In October 1813 Brevet Lieut.-Colonel Lindesay joined the first battalion in the Peninsula, and was present at the conflicts with the enemy on the Nivelle, Nive, and at Bayonne, on the invasion of the French territory, as well as in all the subsequent engagements, until June 1814, when he embarked at Bourdeaux with the first battalion for North America, upon the termination of the campaign in the Peninsula, in consequence of Great Britain being engaged in hostilities with the United States. In May 1815 the battalion proceeded to embark at Quebec under the command of Brevet Lieut.-Colonel Lindesay, who was appointed a Companion of the Order of the Bath on the 4th of June following. The services of the corps were necessary in Europe, in consequence of the return of Napoleon Bonaparte to France; but before in arrival at Ostend the victory of Waterloo had been gained by the allied troops under the Duke of Wellington. The battalion subsequently proceeded to Paris, and Lieut.-Colonel Lindesay continued in France until the breaking up of the Army of Occupation in 1818, when he returned to England with the Thirty-ninth regiment, which embarked at Calais on the 30th of October of that year, and shortly after its arrival at Dover proceeded to Ireland.

Brevet Lieut.-Colonel Lindesay was appointed Lieut.-Colonel of the Thirty-ninth on the 12th of August 1824; and having been employed with the regiment in Ireland until the following year, he proceeded to England in command of the corps preparatory to its embarking, by detachments, for New South Wales, for which colony Brevet-Colonel Lindesay, to which rank he had been promoted on the 27th of May 1825, embarked with the head-quarters of the regiment on the 26th of April 1827.

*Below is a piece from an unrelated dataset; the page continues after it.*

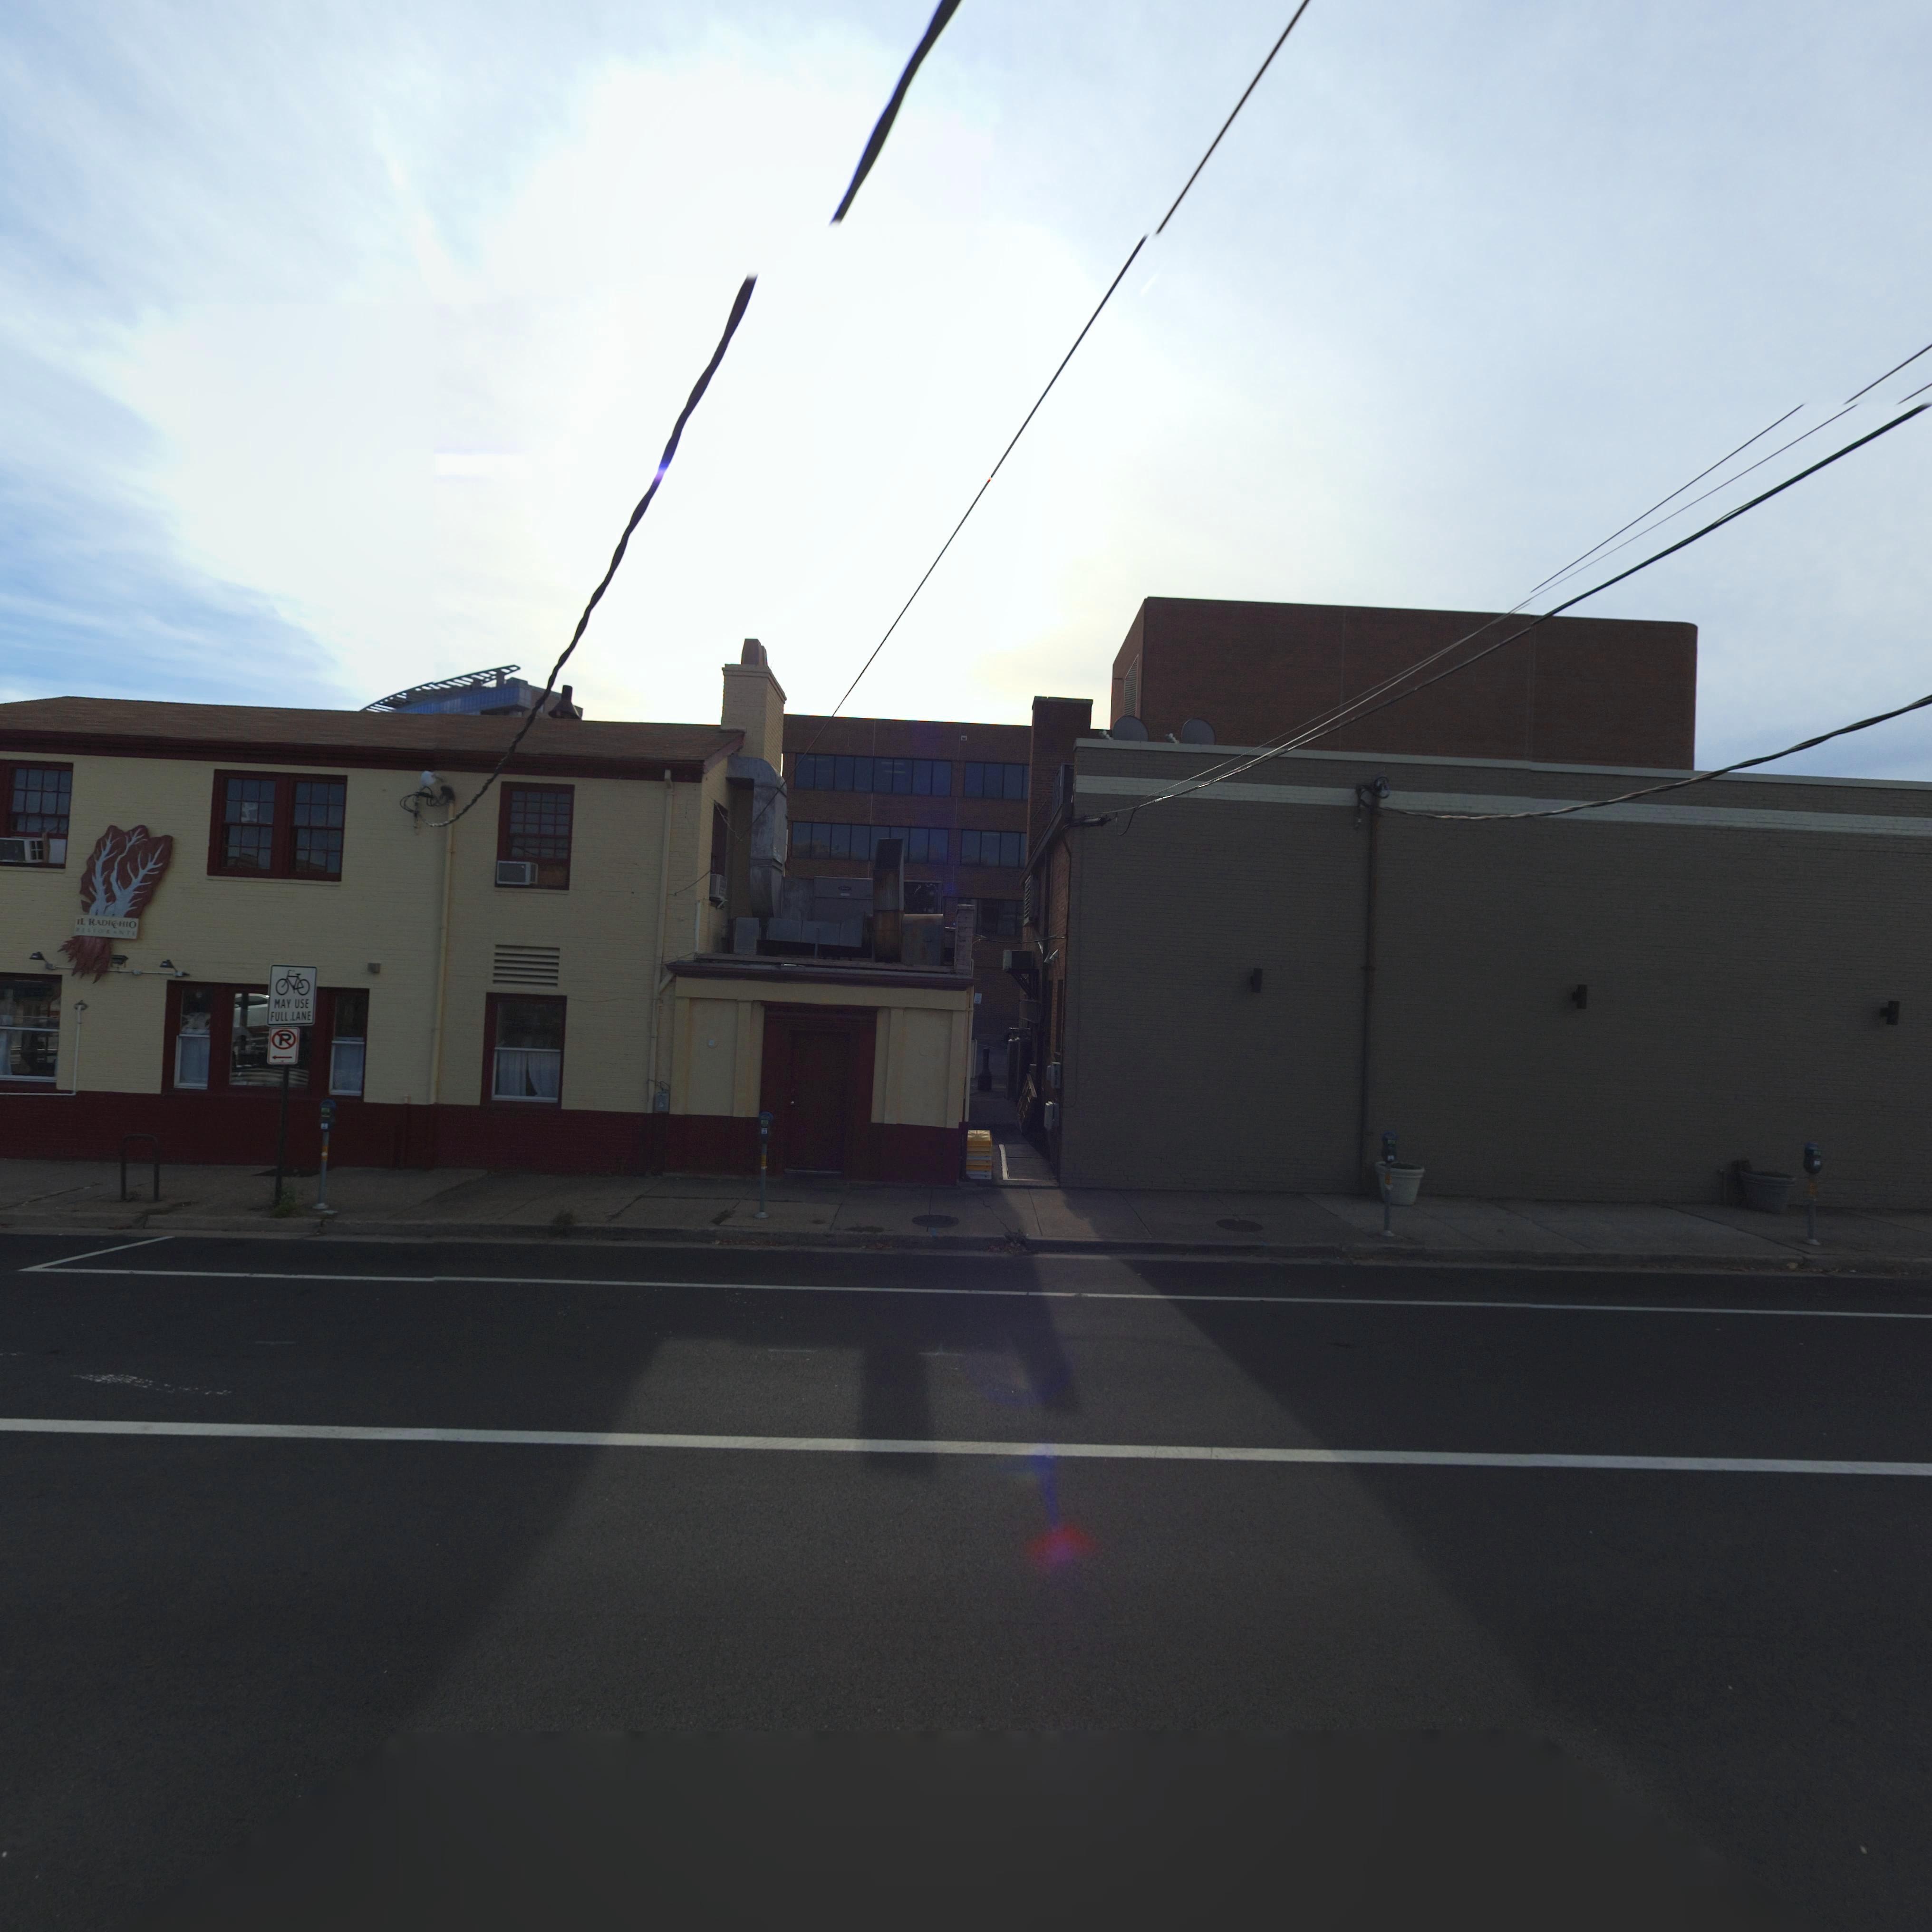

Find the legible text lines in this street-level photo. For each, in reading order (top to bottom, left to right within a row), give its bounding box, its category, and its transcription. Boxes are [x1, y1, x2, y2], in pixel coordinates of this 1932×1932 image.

While commanding the Thirty-ninth in New South Wales, the government of the colony for a short time devolved upon Colonel Lindesay, namely, from the 22nd of October to the 2nd of December 1831. In July 1832 six companies of the regiment proceeded from Sydney to Madras, and were followed in December by the remaining four companies. Upon joining the Madras army he was appointed a Colonel on the staff, and Commandant of Bangalore on the 15th of February 1833. In April 1834 he commanded the expedition against the Rajah of Coorg, with the rank of Brigadier-General in India, which was conducted with a skill, ability, and success, that added greatly to his military reputation. Appointed on the 3rd of January 1835 to the southern division of the Madras army, with the temporary rank of Brigadier-General, he commanded the troops stationed at Trichinopoly, when he was made a Knight Commander of the Royal Hanoverian Guelphic Order. His health, for the first time during his long and active service, began to fail, and in the beginning of 1836 Colonel Lindesay returned to England; on the 10th of January 1837 he was advanced to the rank of Major-General, and on the 19th of July 1838 was nominated a Knight Commander of the Order of the Bath.

Major-General Sir Patrick Lindesay for a time appeared to derive benefit from his native air, and the society of friends and relatives, but the seeds of disease had taken too deep a hold of his constitution to enable it to rally. After a lingering illness, he died at Portobello, near Edinburgh, on the 14th of March 1839, in the sixty-second year of his age, having completed a course of more than forty-four years’ active service.